En cualquier caso, ambas partes reconocen que se están apuntando mutuamente con un arma económica en la cabeza. Por lo tanto, a pesar de la postura política, tanto Trump como Xi en definitiva quieren un acuerdo. Es más, necesitan que suceda a fines de este año para impedir un daño mayor a partir de las grandes alzas arancelarias que hoy están programadas para entrar en vigencia el 15 de diciembre. Ese cronograma exige que ambas partes empiecen a tomar medidas simbólicas y sustanciales de inmediato.

Como primera medida, China debería proponer un acuerdo que utilice el mismo texto que el borrador anterior de 150 páginas, pero con revisiones que satisfagan sus tres “líneas rojas”. Específicamente, China debería eliminar las cláusulas de Estados Unidos para mantener los aranceles después de firmado el acuerdo, y para volver a imponer aranceles unilateralmente si Estados Unidos llegara a la conclusión de que China no está cumpliendo con el acuerdo. Y debería agregar un compromiso de que China ejecutará el acuerdo de una manera que sea “consistente con sus procesos constitucionales, legislativos y regulatorios”.

Segundo, China debería mejorar su ofrecimiento original de una reducción en el tiempo de 200.000 millones de dólares en el déficit comercial bilateral. Este punto de negociación está basado en una pésima economía, pero es importante para Trump personal y políticamente.

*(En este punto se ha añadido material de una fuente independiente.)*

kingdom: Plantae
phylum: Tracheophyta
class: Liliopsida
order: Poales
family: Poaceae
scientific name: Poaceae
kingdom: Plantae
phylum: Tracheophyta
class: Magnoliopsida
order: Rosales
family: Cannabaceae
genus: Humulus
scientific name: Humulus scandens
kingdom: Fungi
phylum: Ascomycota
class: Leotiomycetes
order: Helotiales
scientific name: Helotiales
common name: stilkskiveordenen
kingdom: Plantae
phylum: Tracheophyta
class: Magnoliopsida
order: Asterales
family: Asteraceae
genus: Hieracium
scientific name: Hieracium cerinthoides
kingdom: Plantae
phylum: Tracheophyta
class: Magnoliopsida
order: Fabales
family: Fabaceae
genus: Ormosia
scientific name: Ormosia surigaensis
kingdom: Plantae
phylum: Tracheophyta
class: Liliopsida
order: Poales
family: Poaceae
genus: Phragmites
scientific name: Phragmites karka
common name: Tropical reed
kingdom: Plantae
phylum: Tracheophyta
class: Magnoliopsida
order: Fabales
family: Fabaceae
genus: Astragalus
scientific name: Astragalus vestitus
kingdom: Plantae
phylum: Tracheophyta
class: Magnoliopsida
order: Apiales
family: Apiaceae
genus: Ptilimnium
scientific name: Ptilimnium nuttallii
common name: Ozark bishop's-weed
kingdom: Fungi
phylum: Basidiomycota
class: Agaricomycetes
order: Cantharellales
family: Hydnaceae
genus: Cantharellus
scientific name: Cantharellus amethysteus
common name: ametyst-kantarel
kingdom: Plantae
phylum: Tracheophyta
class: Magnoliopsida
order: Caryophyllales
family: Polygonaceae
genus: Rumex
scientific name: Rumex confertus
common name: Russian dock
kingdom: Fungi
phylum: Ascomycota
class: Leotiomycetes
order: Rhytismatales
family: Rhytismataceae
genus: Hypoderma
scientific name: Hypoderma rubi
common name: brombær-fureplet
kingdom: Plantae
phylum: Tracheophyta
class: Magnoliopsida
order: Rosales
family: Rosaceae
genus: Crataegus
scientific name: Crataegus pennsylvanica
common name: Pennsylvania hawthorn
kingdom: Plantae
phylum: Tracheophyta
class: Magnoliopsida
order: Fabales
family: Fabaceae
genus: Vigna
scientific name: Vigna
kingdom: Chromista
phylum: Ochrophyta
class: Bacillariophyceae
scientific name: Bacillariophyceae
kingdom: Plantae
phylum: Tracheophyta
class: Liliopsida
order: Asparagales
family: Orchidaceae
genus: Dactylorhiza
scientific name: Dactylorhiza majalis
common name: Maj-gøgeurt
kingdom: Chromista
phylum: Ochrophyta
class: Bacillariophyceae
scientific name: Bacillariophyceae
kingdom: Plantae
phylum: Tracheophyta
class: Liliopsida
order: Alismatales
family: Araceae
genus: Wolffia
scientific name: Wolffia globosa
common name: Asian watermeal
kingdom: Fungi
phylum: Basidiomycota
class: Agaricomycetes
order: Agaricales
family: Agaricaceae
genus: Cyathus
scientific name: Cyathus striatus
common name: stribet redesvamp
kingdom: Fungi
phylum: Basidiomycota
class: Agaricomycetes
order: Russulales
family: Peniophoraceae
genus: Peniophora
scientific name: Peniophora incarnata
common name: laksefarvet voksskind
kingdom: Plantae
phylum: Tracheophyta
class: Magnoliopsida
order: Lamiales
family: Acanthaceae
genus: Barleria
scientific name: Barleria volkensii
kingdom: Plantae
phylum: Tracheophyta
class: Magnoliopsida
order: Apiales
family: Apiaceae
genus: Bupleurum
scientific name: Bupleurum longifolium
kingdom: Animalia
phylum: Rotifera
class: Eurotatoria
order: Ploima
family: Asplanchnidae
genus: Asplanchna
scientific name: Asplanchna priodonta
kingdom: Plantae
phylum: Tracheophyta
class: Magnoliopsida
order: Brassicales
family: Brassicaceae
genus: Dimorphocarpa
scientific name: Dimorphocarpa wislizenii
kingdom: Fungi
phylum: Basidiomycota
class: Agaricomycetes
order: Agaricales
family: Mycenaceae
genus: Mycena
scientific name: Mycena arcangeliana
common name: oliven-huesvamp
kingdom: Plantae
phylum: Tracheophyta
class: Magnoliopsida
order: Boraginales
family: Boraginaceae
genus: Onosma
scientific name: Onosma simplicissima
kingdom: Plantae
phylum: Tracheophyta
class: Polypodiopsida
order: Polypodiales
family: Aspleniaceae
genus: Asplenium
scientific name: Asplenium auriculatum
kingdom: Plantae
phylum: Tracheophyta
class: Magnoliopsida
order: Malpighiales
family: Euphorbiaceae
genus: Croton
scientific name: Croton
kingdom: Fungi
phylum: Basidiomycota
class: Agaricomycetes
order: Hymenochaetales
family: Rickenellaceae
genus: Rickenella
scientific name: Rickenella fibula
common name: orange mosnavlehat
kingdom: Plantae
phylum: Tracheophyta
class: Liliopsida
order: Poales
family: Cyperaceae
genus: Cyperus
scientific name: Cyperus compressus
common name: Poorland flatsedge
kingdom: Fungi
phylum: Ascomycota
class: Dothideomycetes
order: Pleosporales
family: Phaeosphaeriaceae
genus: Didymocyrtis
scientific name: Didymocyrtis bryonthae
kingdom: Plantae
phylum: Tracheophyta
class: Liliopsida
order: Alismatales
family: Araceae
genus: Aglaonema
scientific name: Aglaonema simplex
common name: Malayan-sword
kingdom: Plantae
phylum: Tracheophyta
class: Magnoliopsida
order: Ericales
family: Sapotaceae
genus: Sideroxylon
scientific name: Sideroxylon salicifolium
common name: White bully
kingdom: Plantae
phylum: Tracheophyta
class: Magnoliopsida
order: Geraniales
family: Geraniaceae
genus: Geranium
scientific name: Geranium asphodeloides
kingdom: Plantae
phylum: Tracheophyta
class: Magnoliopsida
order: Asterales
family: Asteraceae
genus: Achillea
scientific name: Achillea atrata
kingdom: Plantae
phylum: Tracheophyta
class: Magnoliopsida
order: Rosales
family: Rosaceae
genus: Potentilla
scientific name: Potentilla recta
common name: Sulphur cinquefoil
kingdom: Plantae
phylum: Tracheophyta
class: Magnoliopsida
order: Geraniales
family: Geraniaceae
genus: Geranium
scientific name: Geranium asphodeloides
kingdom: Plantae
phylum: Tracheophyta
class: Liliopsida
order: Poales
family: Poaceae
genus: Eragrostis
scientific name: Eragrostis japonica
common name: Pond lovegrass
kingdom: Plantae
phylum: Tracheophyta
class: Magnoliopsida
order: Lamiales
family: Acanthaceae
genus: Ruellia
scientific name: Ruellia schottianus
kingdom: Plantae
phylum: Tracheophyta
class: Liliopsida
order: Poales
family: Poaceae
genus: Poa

Tercero, si bien China querrá evitar prohibir los subsidios estatales para la industria y las empresas chinas, debe conservar las cláusulas existentes en el acuerdo borrador sobre la protección de la propiedad intelectual y la prohibición de transferencias de tecnología forzadas. Es más, tal vez sea posible lograr que cada país haga manifiesta su postura respecto de la política industrial estatal en el comunicado oficial que acompañe la firma del acuerdo. Una declaración de este tipo podría inclusive especificar los mecanismos de arbitraje domésticos e internacionales que se utilizarán para hacer cumplir todas las leyes relevantes en materia de neutralidad competitiva.

Cuarto, ambas partes deben crear una atmósfera política más positiva. En las últimas semanas, ha habido señales de que esto puede pasar, inclusive informes de nuevas compras chinas de soja norteamericana en septiembre. Si bien las compras todavía están muy por debajo de los niveles históricos, este aumento ayudará a Trump a aplacar a los agricultores enojados entre sus votantes. Estados Unidos, mientras tanto, ya ha diferido un alza arancelaria del 5% que originariamente estaba programada para el 1 de octubre. También podría emitir exenciones para que algunas empresas estadounidenses vendan insumos no sensibles a Huawei.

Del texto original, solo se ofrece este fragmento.